Monsell criticized BLM for making assumptions in its analysis that she said underestimate the climate effects of the project.

The federal agency could also face challenges over its pace for moving forward with drilling and for failing to work closely enough with the Fish and Wildlife Service in its decisionmaking.

"BLM ignored agency scientists again and again in this process, including calls by FWS for significant information gaps to be closed before a program is adopted," Brisson said in an email. "This is only one way that BLM rushed to adopt this program."

Additionally, the record of decision takes up the most expansive of the scenarios Interior considered in its environmental analysis by opening nearly all of the coastal plain’s acreage for drilling.

That route has already been flagged as problematic by some critics who say the administration is overstepping limitations meant to protect the refuge.

Matt Lee-Ashley, a senior fellow at the Center for American Progress, noted that the record of decision is poised to barrel past a technical 2,000-acre surface footprint limitation set up by Congress.

Similar accusations of flawed analysis were a common theme in responses to Interior’s announcement from conservationists and watchdog organizations.

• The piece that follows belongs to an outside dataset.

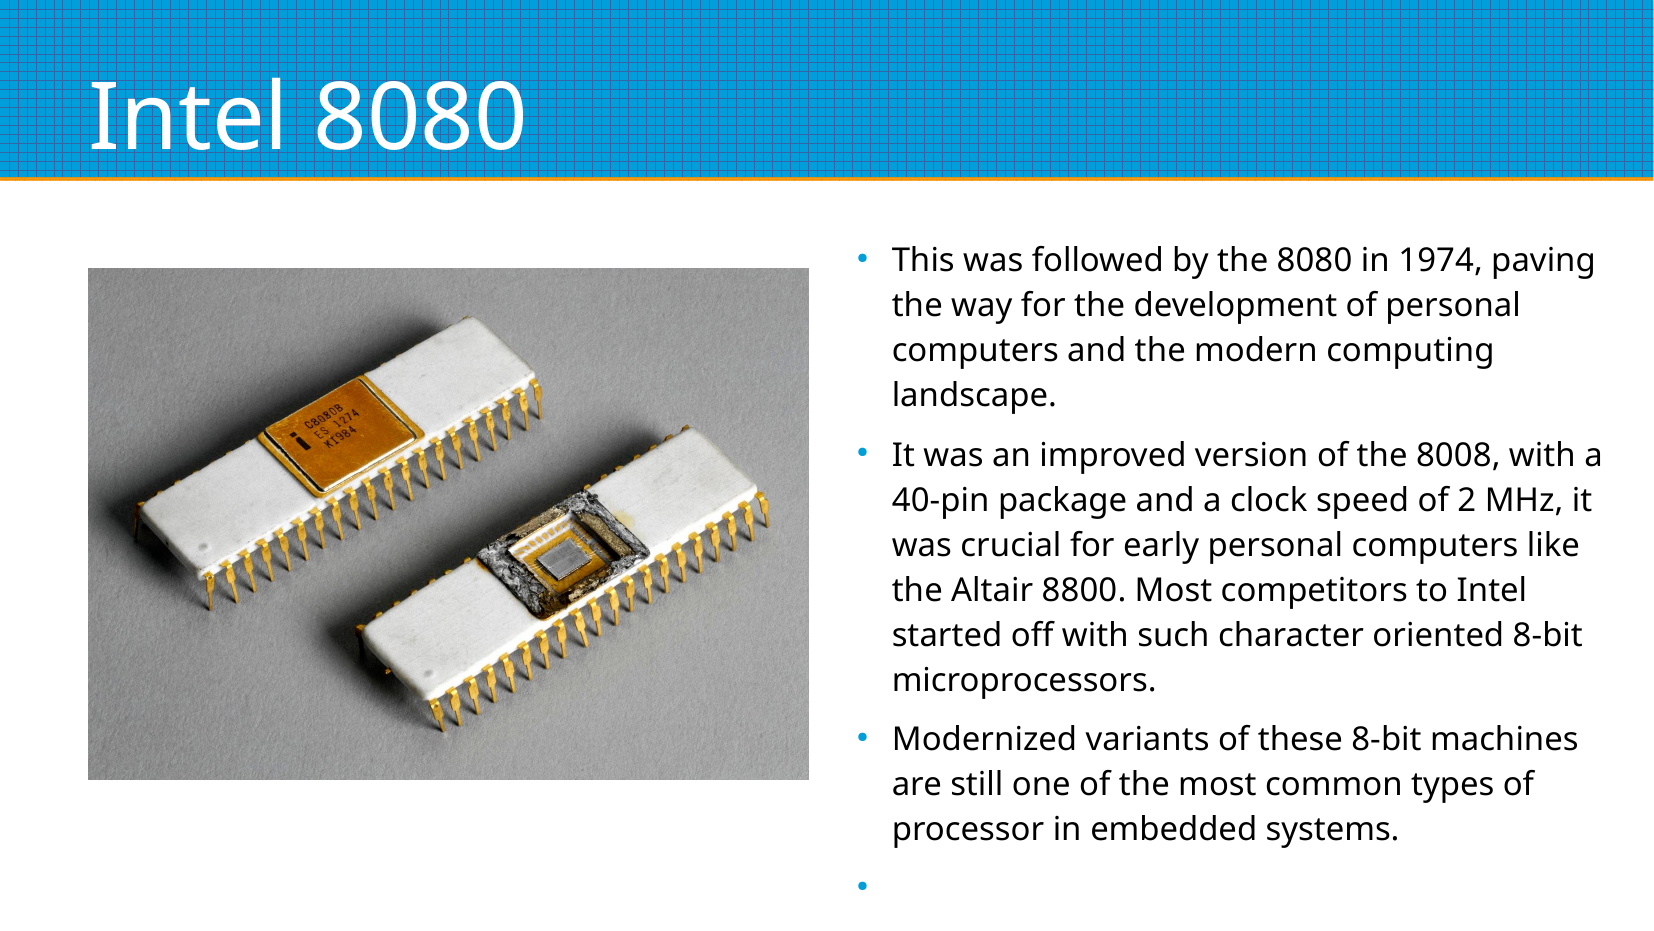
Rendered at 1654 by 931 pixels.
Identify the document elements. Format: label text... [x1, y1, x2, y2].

picture [88, 268, 809, 780]
list This was followed by the 8080 in 1974, paving the way for the development of personal computers and the modern computing landscape. It was an improved version of the 8008, with a 40-pin package and a clock speed of 2 MHz, it was crucial for early personal computers like the Altair 8800. Most competitors to Intel started off with such character oriented 8-bit microprocessors. Modernized variants of these 8-bit machines are still one of the most common types of processor in embedded systems. [845, 236, 1613, 863]
title Intel 8080 [88, 14, 1565, 178]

Autumn Hanna, vice president of Taxpayers for Common Sense, deemed the program a "fool’s errand."

The Trump administration has lost several high-profile energy battles in the courts, from industry regulations to pipeline projects, based on failures to follow process, some observers noted yesterday. It’s a weak spot that several appeared ready to exploit.

The administration’s record of decision on the oil and gas leasing plan repeats the "the same errors" that it made before losing oil pipelines like Keystone XL, which was halted due to problems with Endangered Species Act compliance, said Jessica Girard, director of the Fairbanks Climate Action Coalition, in a statement.

"The fight is not over," Bernadette Demientieff, executive director of the Gwich’in Steering Committee, said in a statement. "We have attorneys on this case, and the courts will get to hear about the corrupt and illegal ways the Trump administration has used to open the Sacred Place Where Life Begins for drilling."